Пойди объясни ей, что он надеется еще на случай, удачу, сюрприз жизни: кивнет ему девушка, легкая, ладная, светящаяся, поманит уединиться за компанию, а на Макароне – о позор! – сиреневые подштанники...

Было ему уже за тридцать, Любке-копировщице – девятнадцать с хвостиком.

Любка была округлая, теплая, зовущая и покладистая, чем-то напоминала медсестру Клаву, запыхавшуюся от переживаний. Любка ходила размашисто, показывала голые коленки, одежды носила легкие, воздушные, чтобы сподручнее скидывать, – Макарону нравилось.

– Любка, – говорил, – ты из Охлебаихи?

– Не. Мы – сибирские.

– Не ври, Любка, ты из Охлебаихи.

Их столы стояли у окна, за большим кульманом, и им никто не мешал.

Любка прибегала на службу в последнюю секундочку, пыхала жаром, пучила глаза, грудью шевелила без надобности и тут же начинала рассказывать, а он слушал – завидовал.

– Я вечор в гостях гостила, – напевала Любка без стеснения, растягивая слова, – во компании была. Набуровили мне белого вина – в стакане пупком. Выпила, наелась на дурничку.
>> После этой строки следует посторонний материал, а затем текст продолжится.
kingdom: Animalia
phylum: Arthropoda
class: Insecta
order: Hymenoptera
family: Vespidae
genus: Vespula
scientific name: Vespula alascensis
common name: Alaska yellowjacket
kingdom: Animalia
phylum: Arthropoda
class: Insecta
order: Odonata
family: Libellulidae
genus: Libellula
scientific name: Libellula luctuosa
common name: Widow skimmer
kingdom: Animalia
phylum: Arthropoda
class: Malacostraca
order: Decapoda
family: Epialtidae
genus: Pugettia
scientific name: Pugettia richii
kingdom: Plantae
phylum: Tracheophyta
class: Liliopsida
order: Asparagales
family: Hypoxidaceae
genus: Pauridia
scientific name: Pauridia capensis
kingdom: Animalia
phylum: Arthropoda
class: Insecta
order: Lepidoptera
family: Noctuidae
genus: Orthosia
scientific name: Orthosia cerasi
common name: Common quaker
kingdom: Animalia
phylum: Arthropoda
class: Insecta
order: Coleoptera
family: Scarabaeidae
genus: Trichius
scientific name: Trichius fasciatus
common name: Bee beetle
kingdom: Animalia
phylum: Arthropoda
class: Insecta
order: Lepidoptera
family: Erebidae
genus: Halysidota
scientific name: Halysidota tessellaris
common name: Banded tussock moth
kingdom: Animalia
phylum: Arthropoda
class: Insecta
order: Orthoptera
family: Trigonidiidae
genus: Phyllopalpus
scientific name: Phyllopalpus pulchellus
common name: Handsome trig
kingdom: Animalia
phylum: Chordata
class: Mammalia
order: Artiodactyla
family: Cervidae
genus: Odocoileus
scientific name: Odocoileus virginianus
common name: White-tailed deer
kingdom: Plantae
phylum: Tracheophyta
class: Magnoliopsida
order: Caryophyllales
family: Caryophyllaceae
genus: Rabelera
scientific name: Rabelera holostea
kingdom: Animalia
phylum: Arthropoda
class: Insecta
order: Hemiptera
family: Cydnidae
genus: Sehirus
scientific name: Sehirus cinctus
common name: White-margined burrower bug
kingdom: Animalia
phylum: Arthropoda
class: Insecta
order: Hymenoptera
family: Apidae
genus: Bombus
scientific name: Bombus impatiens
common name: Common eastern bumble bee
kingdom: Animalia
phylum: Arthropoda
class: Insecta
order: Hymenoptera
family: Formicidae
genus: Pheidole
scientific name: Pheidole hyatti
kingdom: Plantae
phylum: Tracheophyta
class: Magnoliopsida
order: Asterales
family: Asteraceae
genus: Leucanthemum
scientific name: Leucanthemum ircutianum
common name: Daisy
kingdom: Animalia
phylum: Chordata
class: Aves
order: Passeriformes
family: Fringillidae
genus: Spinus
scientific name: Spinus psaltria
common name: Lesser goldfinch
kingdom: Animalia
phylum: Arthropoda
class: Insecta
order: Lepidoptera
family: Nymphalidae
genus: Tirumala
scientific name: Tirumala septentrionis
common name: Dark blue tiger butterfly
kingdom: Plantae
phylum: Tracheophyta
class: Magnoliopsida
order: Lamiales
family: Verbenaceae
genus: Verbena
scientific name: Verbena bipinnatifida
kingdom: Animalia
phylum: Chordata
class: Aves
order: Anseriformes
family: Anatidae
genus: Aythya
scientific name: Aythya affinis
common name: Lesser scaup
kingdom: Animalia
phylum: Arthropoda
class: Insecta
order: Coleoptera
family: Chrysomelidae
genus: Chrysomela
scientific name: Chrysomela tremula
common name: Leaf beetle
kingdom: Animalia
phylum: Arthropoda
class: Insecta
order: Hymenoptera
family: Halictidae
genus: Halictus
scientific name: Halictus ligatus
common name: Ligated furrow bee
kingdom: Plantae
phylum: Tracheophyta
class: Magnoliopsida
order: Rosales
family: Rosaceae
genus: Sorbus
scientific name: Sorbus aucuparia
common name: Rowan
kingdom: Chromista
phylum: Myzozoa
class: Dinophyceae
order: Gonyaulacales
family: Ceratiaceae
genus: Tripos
– А потом чего? – спрашивал инженер Макарон, которому не хотелось работать.

– Обночевались. Назавтра встали. Закусили, как следует быть. На вечер опять звал.

Мать у Любки работала проводницей в общем вагоне. Брата у Любки зарезали в драке. Отец у Любки привез их когда-то из Сибири и сбежал от алиментов.

– А где он теперь?

– Где – на бороде. Волкам сено косит.

И весь сказ.

– Гулеж был, – рассказывала на другой раз. – Гулебная компания. Поели, попили, гузку подавили. Житье – за милую малину!

– Сколько же вас было? – спрашивал с интересом инженер Макарон.

– Сколько – нисколько, – туманила, – а мне хватило.

– Ой, Любка, некому тебя в руки взять.

– Чего это некому? Каждый вечер берут.

Потом она копировала его чертежи, кляксы ставила от воспоминаний.

– Что ты такой потема? – выговаривала Макарону. – Развалеха. Дикуша. Не живешь – маячишь.

И опять он не понимал смысла, хоть и говорила она по-русски, но теперь уже привык и не переспрашивал.

– Любка, – сказал раз. – Иди за меня замуж.

– Ах! – припрыгнула. – Это надо же! Тут и вши умерли...

Подумала. Нос почесала. Сказала просто:

– У матери спрошу. Чего скажет.

– Ты, девка, выпряглась, – сказала мать. – Блудом блудишь. Иди за него. Приструнись. Одной рукой и узла не завяжешь.

Пришла наутро.

Села.

Глянула в первый раз с интересом:

– Ты меня прежде в улог уложи, тогда, может, пойду.

– Попробую, – сказал Макарон.

Мама Макарон ослабела от страха.

Папа Макарон принял сердечное.

Дедушки Макарона на свете не было, а то бы он умер еще раз.

Он провел ее в свою холостяцкую комнату, заперся на ключ, а родители сидели у телевизора, пуганые и притихшие, и делали вид, что им ничего не слышно.

– Ты не думай, – шепнула Любка к утру. – Я не бардашная. Стану я тебе свинскую морду делать?..

Свадьбу сыграли скромную. Мама Макарон. Папа Макарон. Да проводница общего вагона: платье бабкино – мясной цвет.

Была проводница еще не старая, чуть за сорок, любила попить да попеть, знала толк в мужиках, но жила уже не в кон, а с кона.

– Жить да богатеть да спереди горбатеть! – пожелала проводница, и Макарон надел Любке на палец старое бабушкино кольцо, поцарапанное за трудную жизнь.

– Отполируем, – сказала Любка. – Чего там?

– Я тебе отполирую, – пригрозил Макарон. – Знаки семьи. Родимые царапины. Грех забывать.

И Любка не поперечила.

Выпили.

Закусили домашними грибочками.

– На рассолку, – пояснила проводница, – свинушки идут, болотник идет, осиновый идет с березовым, – старые, конечно, не берем, а эти все идут. У нас гриб мостом стоит, один к одному. Как пойду, бывало, прибирать – грибовая смерть!

Мама Макарон вежливо кивала в ответ и пододвигала фаршированную рыбу.

Потом чай пили – тещины постряпушки из теста.

– У нас так, – говорила проводница. – А кто на печи сидел, тот уже не гость, а свой.

Мама Макарон деликатно звякала ложечкой и пододвигала шоколадный торт.

Потом они пели с Любкой, на два голоса:

– Чайник чистый, чай душистый, кипяченая вода, милый режет алимоны: кушай, душенька моя...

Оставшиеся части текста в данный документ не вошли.